Following the plankton
The Gulf of Maine and the Arabian Sea may have little in common, but blooms of phytoplankton in both places are teaching Maine scientists about global warming.
Our story Thursday about Andrew Pershing’s research explained how melting ice in the Arctic Ocean and pulses of freshwater entering the Gulf of Maine led to an explosion of phytoplankton in the 1990s. Pershing, who co-authored a paper about the changes in the journal Science, is a research oceanographer at both the University of Maine and the Gulf of Maine Research Institute. He is based at the Institute in Portland.
Today, we learned that two scientists from the Bigelow Laboratory for Ocean Sciences in West Boothbay Harbor have received a $1.18 million grant from NASA to study the impact of global warming on life in the Arabian Sea.

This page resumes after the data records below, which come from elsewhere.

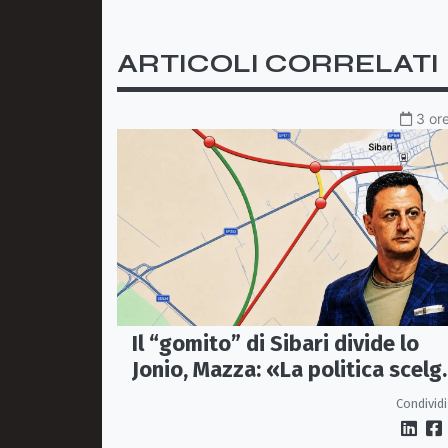
ARTICOLI CORRELATI
3 ore
Il “gomito” di Sibari divide lo
Jonio, Mazza: «La politica scelg
la bretella di Thurio»
Condividi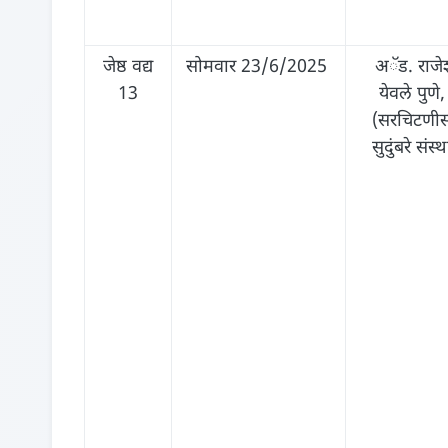
जेष्ठ वद्य
सोमवार 23/6/2025
अॅड. राजे
13
येवले पुणे
(सरचिटणी
सुदुंबरे संस्थ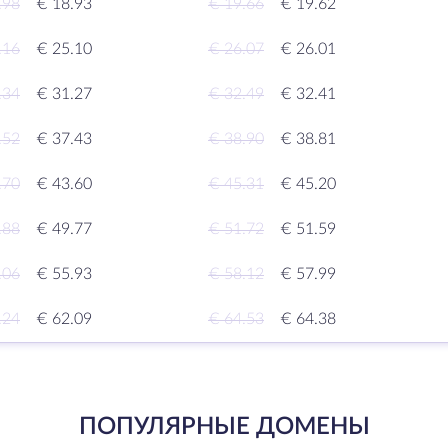
.98
€ 18.93
€ 19.66
€ 19.62
.16
€ 25.10
€ 26.07
€ 26.01
.34
€ 31.27
€ 32.49
€ 32.41
.52
€ 37.43
€ 38.90
€ 38.81
.70
€ 43.60
€ 45.31
€ 45.20
.88
€ 49.77
€ 51.72
€ 51.59
.06
€ 55.93
€ 58.12
€ 57.99
.24
€ 62.09
€ 64.53
€ 64.38
ПОПУЛЯРНЫЕ ДОМЕНЫ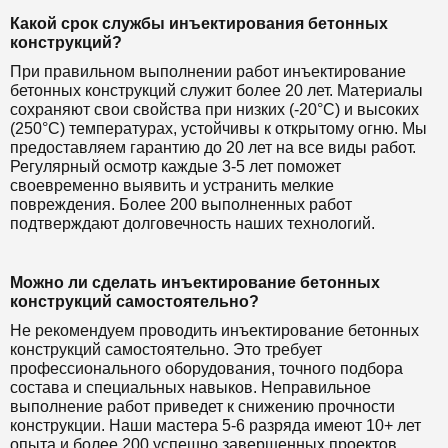
Какой срок службы инъектирования бетонных
конструкций?
При правильном выполнении работ инъектирование
бетонных конструкций служит более 20 лет. Материалы
сохраняют свои свойства при низких (-20°C) и высоких
(250°C) температурах, устойчивы к открытому огню. Мы
предоставляем гарантию до 20 лет на все виды работ.
Регулярный осмотр каждые 3-5 лет поможет
своевременно выявить и устранить мелкие
повреждения. Более 200 выполненных работ
подтверждают долговечность наших технологий.
Можно ли сделать инъектирование бетонных
конструкций самостоятельно?
Не рекомендуем проводить инъектирование бетонных
конструкций самостоятельно. Это требует
профессионального оборудования, точного подбора
состава и специальных навыков. Неправильное
выполнение работ приведет к снижению прочности
конструкции. Наши мастера 5-6 разряда имеют 10+ лет
опыта и более 200 успешно завершенных проектов.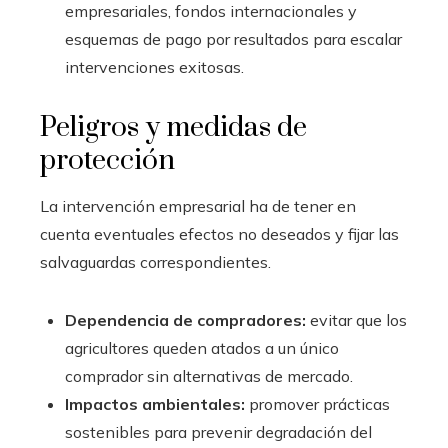
empresariales, fondos internacionales y
esquemas de pago por resultados para escalar
intervenciones exitosas.
Peligros y medidas de
protección
La intervención empresarial ha de tener en
cuenta eventuales efectos no deseados y fijar las
salvaguardas correspondientes.
Dependencia de compradores:
evitar que los
agricultores queden atados a un único
comprador sin alternativas de mercado.
Impactos ambientales:
promover prácticas
sostenibles para prevenir degradación del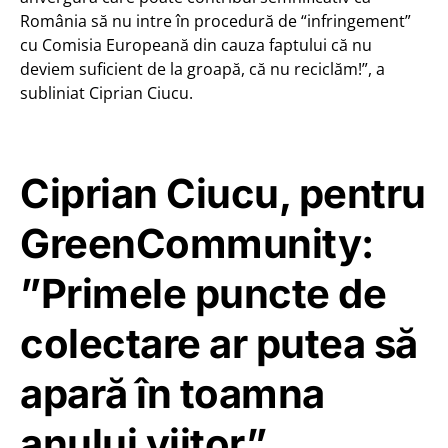
România să nu intre în procedură de “infringement”
cu Comisia Europeană din cauza faptului că nu
deviem suficient de la groapă, că nu reciclăm!”, a
subliniat Ciprian Ciucu.
Ciprian Ciucu, pentru
GreenCommunity:
”Primele puncte de
colectare ar putea să
apară în toamna
anului viitor”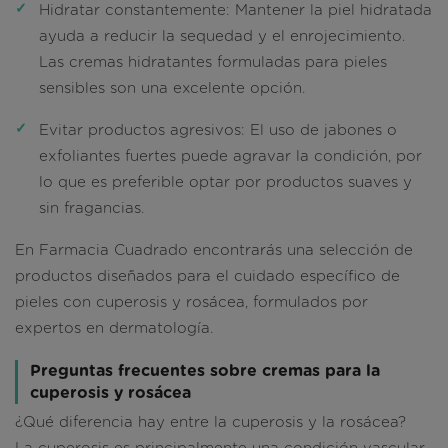
Hidratar constantemente
: Mantener la piel hidratada
ayuda a reducir la sequedad y el enrojecimiento.
Las cremas hidratantes formuladas para pieles
sensibles son una excelente opción.
Evitar productos agresivos
: El uso de jabones o
exfoliantes fuertes puede agravar la condición, por
lo que es preferible optar por productos suaves y
sin fragancias.
En Farmacia Cuadrado encontrarás una selección de
productos diseñados para el cuidado específico de
pieles con cuperosis y rosácea, formulados por
expertos en dermatología.
Preguntas frecuentes sobre cremas para la
cuperosis y rosácea
¿Qué diferencia hay entre la cuperosis y la rosácea?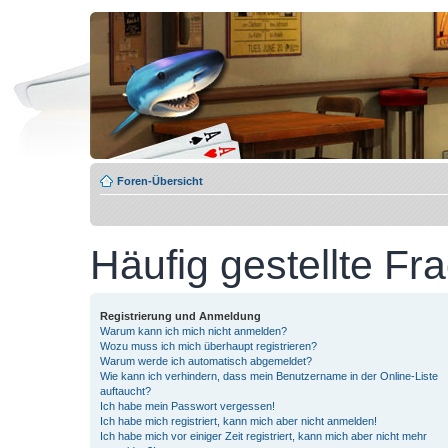
Foren-Übersicht
Häufig gestellte Fr
Registrierung und Anmeldung
Warum kann ich mich nicht anmelden?
Wozu muss ich mich überhaupt registrieren?
Warum werde ich automatisch abgemeldet?
Wie kann ich verhindern, dass mein Benutzername in der Online-Liste
auftaucht?
Ich habe mein Passwort vergessen!
Ich habe mich registriert, kann mich aber nicht anmelden!
Ich habe mich vor einiger Zeit registriert, kann mich aber nicht mehr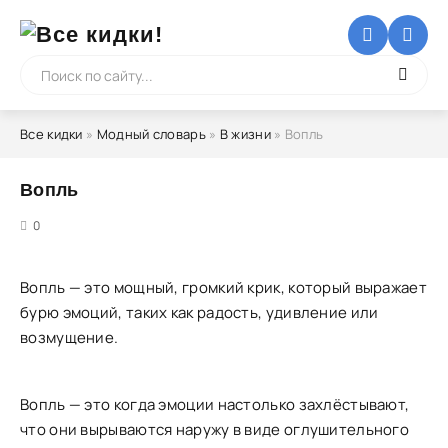
Все кидки
»
Модный словарь
»
В жизни
» Вопль
Вопль
5
0
Вопль — это мощный, громкий крик, который выражает
бурю эмоций, таких как радость, удивление или
возмущение.
Вопль — это когда эмоции настолько захлёстывают,
что они вырываются наружу в виде оглушительного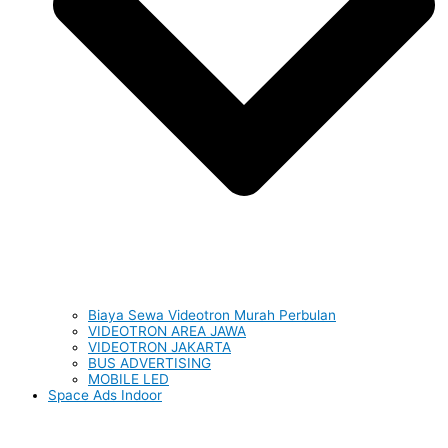
Biaya Sewa Videotron Murah Perbulan
VIDEOTRON AREA JAWA
VIDEOTRON JAKARTA
BUS ADVERTISING
MOBILE LED
Space Ads Indoor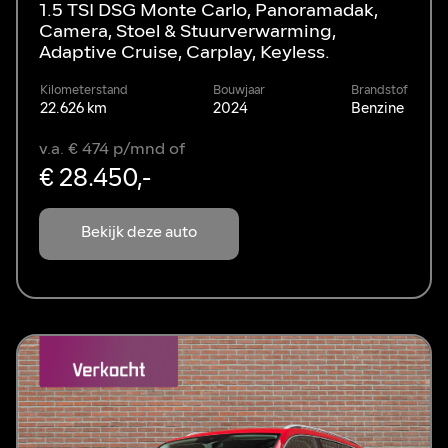
1.5 TSI DSG Monte Carlo, Panoramadak,
Camera, Stoel & Stuurverwarming,
Adaptive Cruise, Carplay, Keyless.
Kilometerstand
Bouwjaar
Brandstof
22.626 km
2024
Benzine
v.a. € 474 p/mnd of
€ 28.450,-
Bekijk deze auto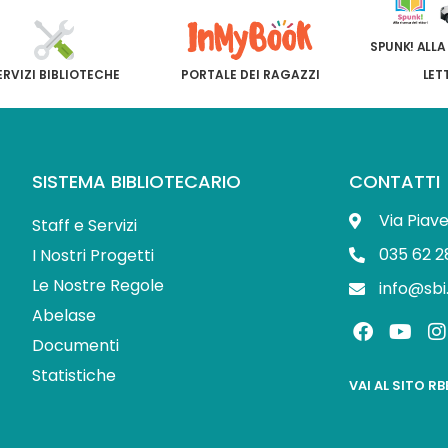
SPUNK! ALLA
ERVIZI BIBLIOTECHE
PORTALE DEI RAGAZZI
LET
SISTEMA BIBLIOTECARIO
CONTATTI
Via Piav
Staff e Servizi
035 62 2
I Nostri Progetti
Le Nostre Regole
info@sbi
Abelase
F
Y
I
a
o
Documenti
c
u
s
Statistiche
e
t
t
VAI AL SITO R
b
u
o
b
o
e
r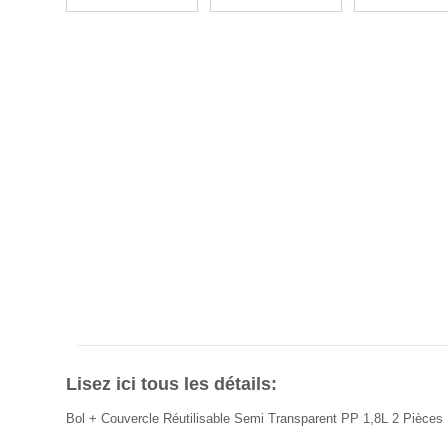
Lisez ici tous les détails:
Bol + Couvercle Réutilisable Semi Transparent PP 1,8L 2 Pièces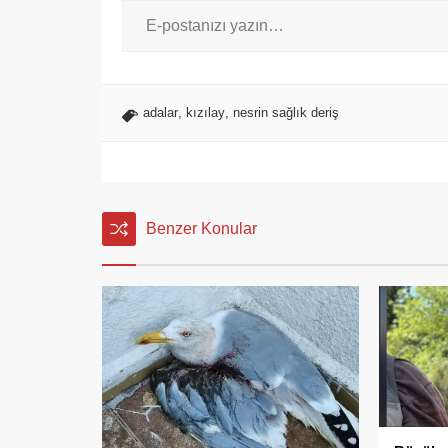
adalar
,
kızılay
,
nesrin sağlık deriş
Benzer Konular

Joaquim Goés and Dr. Helga do Rosario Gomes have already documented how warming global temperatures are melting snow in Himalayan-Tibetan mountain ranges and driving a complex chain of events that includes large blooms of phytoplankton in the Arabian Sea. The sea is more self-contained than the Gulf of Maine, and the phytoplankton growth there has acted like an algae bloom on a Maine pond – dying plankton are depleting oxygen from the sea water, contributing to large fish kills off the coast of Oman.
The Arabian Sea, it turns out is an ideal laboratory for climate change studies, Goés said. “The ramifications of the study are huge.” An article on the NASA website describes the pair’s work and why melting in the Himalayas could be catastrophic for the Arabian Sea.
Goés and Gomes will head to the Arabian Sea this summer, and plan to take some Maine students along. The project is expected to last three years.
The fact that researchers from the coast of Maine are studying the Arabian Sea is not as strange as it may seem. Scientists from Maine universities and research institutions work virtually all over the world these days, from the South Pole to the Arctic Circle. A lot of their work now is focusing on how a shifting global climate will affect places – like the Arabian Sea and Gulf of Maine – across the planet.